### Work request
When you write out the listing, keep each word exactly as it stands but include none of its images.

Source data Start Marker

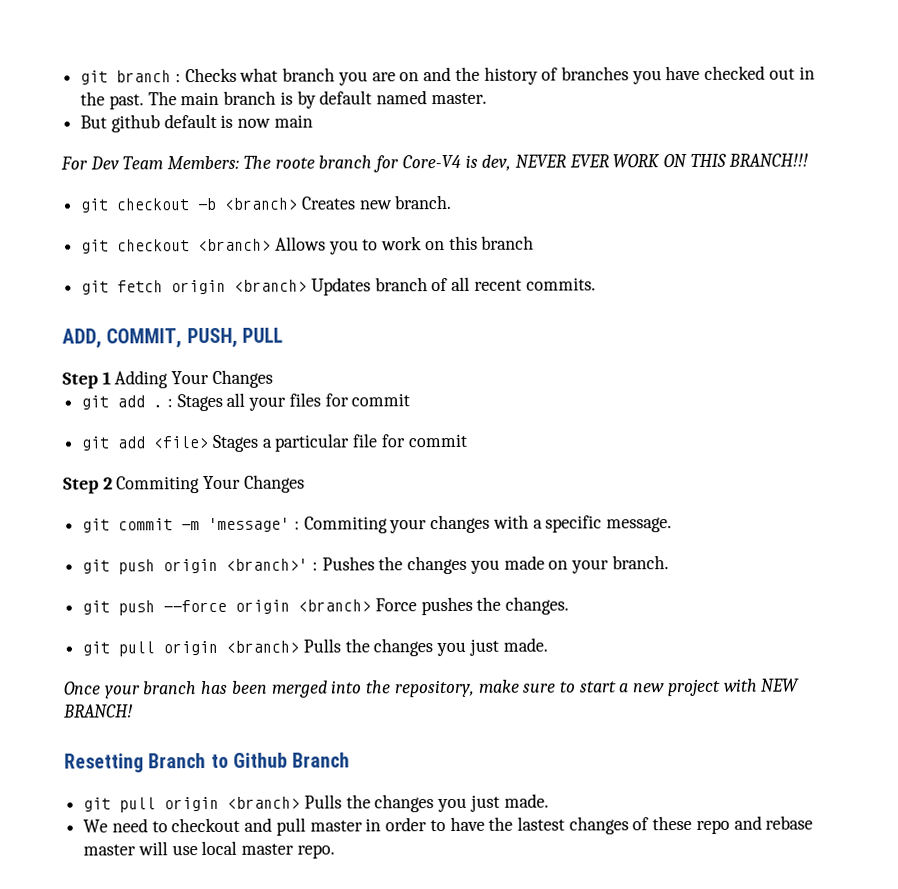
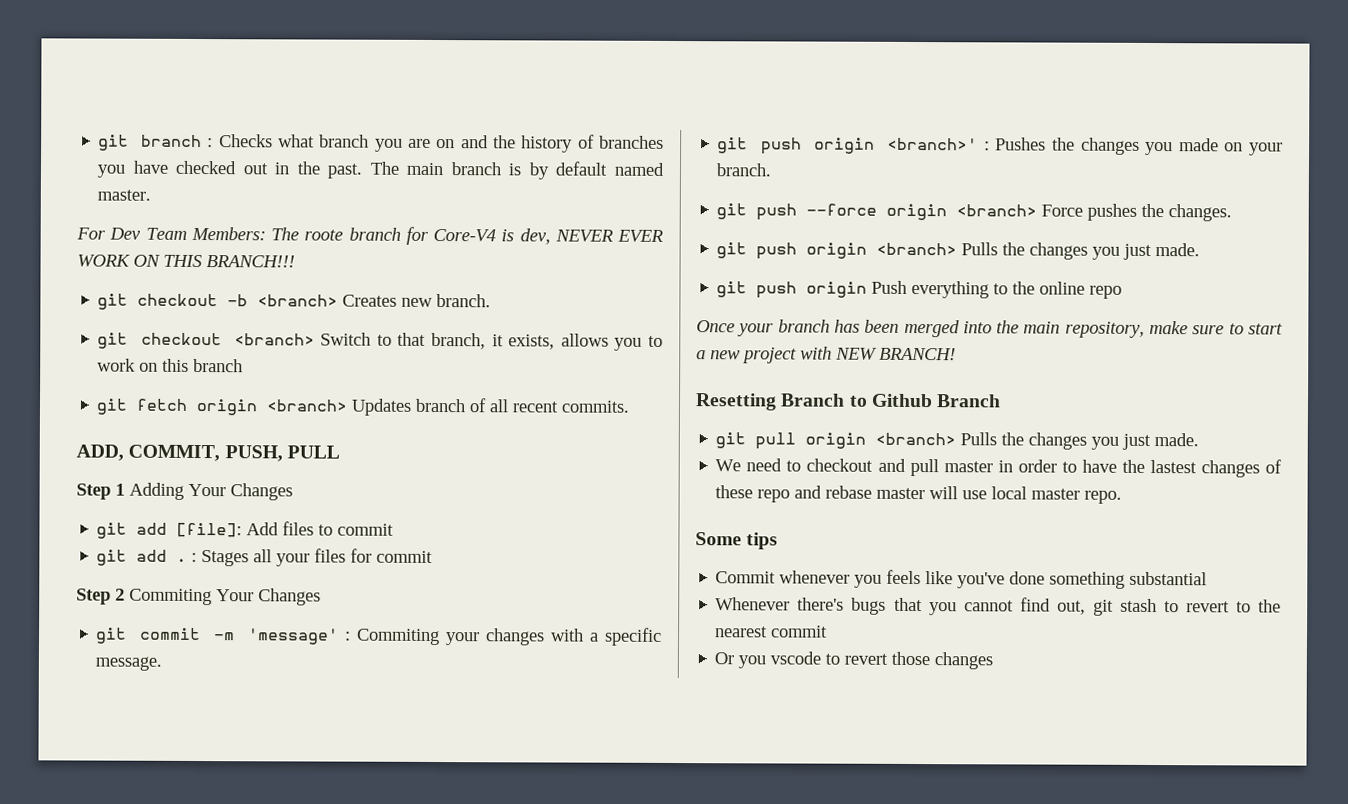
[80,113,313,133] // But github default is now main -> (152, 195) none
[274,236,326,251] Allows -> [320,332,609,350] Switch to that branch, it exists, allows
(273, 378) none -> [96,521,395,539] // git add [file]: Add files to commit
[81,433,468,452] // git add <file> Stages a particular file for commit -> (434, 556) none
[118,637,548,657] pull origin <branch> Pulls the changes you just made. -> [756,242,1201,261] [716,280,1123,299] push origin <branch> Pulls the changes you just made. // git push origin Push everything to the online repo
(392, 687) none -> [1023,321,1061,334] main
(335, 851) none -> [695,532,779,550] [715,569,1208,589] [715,597,1281,616] [715,625,829,638] [714,651,994,670] // Some tips // Commit whenever you feels like you've done something substantial // Whenever there's bugs that you cannot find out, git stash to revert to the nearest commit // Or you vscode to revert those changes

Source data End Marker

### Finished exercise
[80,113,313,133] // But github default is now main -> (152, 195) none
[274,236,326,251] Allows -> [320,332,609,350] Switch to that branch, it exists, allows
(273, 378) none -> [96,521,395,539] // git add [file]: Add files to commit
[81,433,468,452] // git add <file> Stages a particular file for commit -> (434, 556) none
[118,637,548,657] pull origin <branch> Pulls the changes you just made. -> [756,242,1201,261] [716,280,1123,299] push origin <branch> Pulls the changes you just made. // git push origin Push everything to the online repo
(392, 687) none -> [1023,321,1061,334] main
(335, 851) none -> [695,532,779,550] [715,569,1208,589] [715,597,1281,616] [715,625,829,638] [714,651,994,670] // Some tips // Commit whenever you feels like you've done something substantial // Whenever there's bugs that you cannot find out, git stash to revert to the nearest commit // Or you vscode to revert those changes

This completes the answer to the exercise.